======== Page text
Malankara Syrian Catholic College, Mariagiri, Tamil Nadu, India is owned and managed by the Eparchy of Marthandam of the Syro-Malankara Catholic Church, with the approval of the government of Tamil Nadu, and is affiliated to Manonmaniam Sundaranar University, Thirunelveli. It started in 1998, offering three undergraduate programmes in the disciplines of Biochemistry, Computer Science and Physics. The college was inaugurated by Moran Cyril Mar Baselios Catholicos, Major Archbishop of the Syro-Malankara Catholic Church. 

It is one of the development activities initiated by its first Bishop Lawrence Mar Ephraem. The foundation stone was blessed by Achile Cardinal Silvestrini (Prefect of the Congregation for the Oriental Churches), and laid by Msgr. Maria Arputham, (Administrator, Diocese of Marthandam), the efforts of members of Marthandam Diocese, especially Fr. Prem Kumar M.S.W., Secretary and Correspondent of the college and his team.
================
======== Input data
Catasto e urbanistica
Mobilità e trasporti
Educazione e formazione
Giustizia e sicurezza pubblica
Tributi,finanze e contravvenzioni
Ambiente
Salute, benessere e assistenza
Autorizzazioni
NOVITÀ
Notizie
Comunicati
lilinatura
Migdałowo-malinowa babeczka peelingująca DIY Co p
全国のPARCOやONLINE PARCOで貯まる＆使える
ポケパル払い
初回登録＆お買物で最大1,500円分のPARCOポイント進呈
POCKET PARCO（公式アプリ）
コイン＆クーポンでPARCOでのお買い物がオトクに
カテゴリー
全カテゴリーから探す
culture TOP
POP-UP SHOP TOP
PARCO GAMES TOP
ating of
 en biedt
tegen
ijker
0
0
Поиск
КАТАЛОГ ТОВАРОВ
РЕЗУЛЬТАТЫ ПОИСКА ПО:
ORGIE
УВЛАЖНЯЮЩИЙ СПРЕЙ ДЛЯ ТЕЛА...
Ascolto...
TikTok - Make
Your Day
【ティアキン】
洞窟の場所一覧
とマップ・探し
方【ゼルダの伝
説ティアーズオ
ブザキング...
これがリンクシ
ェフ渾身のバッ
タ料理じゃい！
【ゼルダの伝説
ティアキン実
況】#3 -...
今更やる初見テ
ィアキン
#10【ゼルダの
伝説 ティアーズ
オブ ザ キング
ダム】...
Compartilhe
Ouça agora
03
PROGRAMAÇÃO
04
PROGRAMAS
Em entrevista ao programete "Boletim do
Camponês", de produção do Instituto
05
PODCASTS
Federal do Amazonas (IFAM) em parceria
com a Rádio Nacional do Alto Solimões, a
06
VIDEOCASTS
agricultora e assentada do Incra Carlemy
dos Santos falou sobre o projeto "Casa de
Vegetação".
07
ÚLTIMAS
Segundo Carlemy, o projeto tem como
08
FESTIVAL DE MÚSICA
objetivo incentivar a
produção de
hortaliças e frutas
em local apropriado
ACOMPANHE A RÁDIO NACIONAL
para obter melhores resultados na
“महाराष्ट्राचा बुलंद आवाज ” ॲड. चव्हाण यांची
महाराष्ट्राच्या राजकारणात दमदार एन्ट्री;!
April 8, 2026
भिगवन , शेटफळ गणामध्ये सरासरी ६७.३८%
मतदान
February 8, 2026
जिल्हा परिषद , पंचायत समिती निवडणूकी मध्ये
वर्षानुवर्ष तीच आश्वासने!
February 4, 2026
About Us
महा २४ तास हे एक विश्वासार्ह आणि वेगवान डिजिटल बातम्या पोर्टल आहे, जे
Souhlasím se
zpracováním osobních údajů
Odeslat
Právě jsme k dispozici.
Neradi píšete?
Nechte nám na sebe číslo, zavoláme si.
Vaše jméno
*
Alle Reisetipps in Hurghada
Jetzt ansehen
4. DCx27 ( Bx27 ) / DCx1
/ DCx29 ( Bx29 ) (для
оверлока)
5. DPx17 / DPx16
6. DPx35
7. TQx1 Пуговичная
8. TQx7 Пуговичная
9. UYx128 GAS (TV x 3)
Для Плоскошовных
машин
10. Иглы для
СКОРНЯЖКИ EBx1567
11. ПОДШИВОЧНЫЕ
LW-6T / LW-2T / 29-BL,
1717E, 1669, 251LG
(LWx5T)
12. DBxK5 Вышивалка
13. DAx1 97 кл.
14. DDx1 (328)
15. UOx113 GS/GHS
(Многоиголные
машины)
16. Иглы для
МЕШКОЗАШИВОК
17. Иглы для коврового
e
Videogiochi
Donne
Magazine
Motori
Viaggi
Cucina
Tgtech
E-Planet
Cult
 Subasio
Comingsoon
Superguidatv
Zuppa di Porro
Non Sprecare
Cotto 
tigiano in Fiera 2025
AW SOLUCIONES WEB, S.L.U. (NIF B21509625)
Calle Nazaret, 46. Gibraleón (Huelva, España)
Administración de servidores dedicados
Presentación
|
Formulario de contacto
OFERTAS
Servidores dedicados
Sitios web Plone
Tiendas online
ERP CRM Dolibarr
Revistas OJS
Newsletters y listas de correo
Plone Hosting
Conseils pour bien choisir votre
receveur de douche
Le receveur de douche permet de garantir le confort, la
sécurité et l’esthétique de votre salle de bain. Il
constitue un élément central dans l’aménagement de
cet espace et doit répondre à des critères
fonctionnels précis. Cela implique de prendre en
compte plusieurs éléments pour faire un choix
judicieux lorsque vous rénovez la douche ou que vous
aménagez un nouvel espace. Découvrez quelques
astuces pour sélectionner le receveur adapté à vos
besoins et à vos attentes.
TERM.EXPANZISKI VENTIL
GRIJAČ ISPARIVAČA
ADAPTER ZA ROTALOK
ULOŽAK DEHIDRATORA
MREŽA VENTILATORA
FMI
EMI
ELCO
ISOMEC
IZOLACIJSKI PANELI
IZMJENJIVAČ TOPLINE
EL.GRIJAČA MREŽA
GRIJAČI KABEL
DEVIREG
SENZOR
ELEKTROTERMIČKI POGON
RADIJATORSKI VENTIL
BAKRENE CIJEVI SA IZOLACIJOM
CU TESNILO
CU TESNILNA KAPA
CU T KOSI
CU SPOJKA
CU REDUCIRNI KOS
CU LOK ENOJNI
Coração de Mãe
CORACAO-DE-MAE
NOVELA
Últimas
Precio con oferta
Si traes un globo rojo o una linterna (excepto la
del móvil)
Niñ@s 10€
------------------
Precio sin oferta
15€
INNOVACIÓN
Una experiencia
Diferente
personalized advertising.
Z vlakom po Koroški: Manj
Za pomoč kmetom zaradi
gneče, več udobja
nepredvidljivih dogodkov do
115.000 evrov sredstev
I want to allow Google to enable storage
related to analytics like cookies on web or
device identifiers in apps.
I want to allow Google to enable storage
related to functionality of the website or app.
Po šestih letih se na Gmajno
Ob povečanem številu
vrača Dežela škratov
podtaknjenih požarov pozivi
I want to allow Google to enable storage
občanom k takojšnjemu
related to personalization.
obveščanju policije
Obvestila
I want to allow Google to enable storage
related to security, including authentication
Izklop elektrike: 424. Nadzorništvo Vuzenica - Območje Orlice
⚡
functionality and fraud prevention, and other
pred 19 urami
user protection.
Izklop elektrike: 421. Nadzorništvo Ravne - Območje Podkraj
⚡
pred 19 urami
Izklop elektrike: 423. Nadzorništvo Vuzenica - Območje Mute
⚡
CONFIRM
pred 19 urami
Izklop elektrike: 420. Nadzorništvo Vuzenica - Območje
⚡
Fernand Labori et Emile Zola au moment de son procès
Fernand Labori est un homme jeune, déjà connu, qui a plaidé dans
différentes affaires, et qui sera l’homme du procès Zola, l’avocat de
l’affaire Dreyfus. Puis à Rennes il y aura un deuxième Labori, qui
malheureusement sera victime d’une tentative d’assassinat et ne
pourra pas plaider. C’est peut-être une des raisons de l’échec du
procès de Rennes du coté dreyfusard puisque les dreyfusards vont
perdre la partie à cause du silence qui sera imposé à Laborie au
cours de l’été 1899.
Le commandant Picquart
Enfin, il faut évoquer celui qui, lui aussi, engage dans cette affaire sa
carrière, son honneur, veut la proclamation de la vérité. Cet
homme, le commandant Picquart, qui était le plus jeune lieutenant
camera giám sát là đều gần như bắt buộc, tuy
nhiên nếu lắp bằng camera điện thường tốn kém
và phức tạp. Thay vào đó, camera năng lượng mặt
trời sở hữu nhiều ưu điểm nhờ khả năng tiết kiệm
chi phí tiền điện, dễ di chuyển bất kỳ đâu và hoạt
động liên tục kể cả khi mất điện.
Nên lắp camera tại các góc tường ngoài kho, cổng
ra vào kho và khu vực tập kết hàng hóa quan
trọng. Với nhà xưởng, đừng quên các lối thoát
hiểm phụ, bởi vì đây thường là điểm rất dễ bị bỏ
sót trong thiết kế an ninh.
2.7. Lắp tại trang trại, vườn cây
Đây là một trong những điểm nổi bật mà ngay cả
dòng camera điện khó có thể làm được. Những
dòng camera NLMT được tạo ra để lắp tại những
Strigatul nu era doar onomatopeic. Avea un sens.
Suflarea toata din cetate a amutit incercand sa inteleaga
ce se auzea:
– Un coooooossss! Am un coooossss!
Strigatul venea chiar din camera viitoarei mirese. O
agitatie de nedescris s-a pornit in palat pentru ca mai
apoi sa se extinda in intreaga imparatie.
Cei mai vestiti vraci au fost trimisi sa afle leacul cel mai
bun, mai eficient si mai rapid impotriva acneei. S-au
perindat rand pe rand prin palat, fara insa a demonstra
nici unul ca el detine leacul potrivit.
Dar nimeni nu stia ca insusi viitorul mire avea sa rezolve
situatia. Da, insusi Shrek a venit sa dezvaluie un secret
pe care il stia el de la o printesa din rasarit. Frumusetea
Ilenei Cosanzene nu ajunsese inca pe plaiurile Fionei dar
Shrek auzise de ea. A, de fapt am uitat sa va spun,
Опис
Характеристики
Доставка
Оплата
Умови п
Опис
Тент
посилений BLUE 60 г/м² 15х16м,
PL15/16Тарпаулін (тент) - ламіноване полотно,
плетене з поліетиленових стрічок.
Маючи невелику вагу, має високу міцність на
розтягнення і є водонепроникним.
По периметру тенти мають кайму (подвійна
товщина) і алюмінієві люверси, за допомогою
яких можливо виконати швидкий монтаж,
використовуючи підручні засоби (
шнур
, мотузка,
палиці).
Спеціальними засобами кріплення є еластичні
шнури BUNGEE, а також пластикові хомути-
================
Tasks to carry out ->
a: Answer these from the college description:
(i) Which university is the college affiliated to?
(ii) Who inaugurated the college?
(iii) Who blessed the foundation stone?
b: Please repeat the college description from "Malankara Syrian Catholic" up to and including "Syro-Malankara Catholic Church.".
c: Go on with the college description from its last sentence.
The records have no connection to the college description.

Results for the exercise ->
a:
(i) Manonmaniam Sundaranar University, Thirunelveli
(ii) Moran Cyril Mar Baselios Catholicos, Major Archbishop of the Syro-Malankara Catholic Church
(iii) Achile Cardinal Silvestrini, Prefect of the Congregation for the Oriental Churches

b:
Malankara Syrian Catholic College, Mariagiri, Tamil Nadu, India is owned and managed by the Eparchy of Marthandam of the Syro-Malankara Catholic Church, with the approval of the government of Tamil Nadu, and is affiliated to Manonmaniam Sundaranar University, Thirunelveli. It started in 1998, offering three undergraduate programmes in the disciplines of Biochemistry, Computer Science and Physics. The college was inaugurated by Moran Cyril Mar Baselios Catholicos, Major Archbishop of the Syro-Malankara Catholic Church.

c:
The college, dedicated to 'Our Lady of Annunciation', was blessed on 20 July 1998 by Yoohanon Mar Chrysostom, the present Bishop of Marthandam Eparchy. It serves the border areas of Tamil Nadu and Kerala.

The college was accredited by the National Assessment and Accreditation Council (NAAC) with a B+ grade in 2004. The college has ISO 9001 - 2000 certification. The motto of the college is "Learn to Serve".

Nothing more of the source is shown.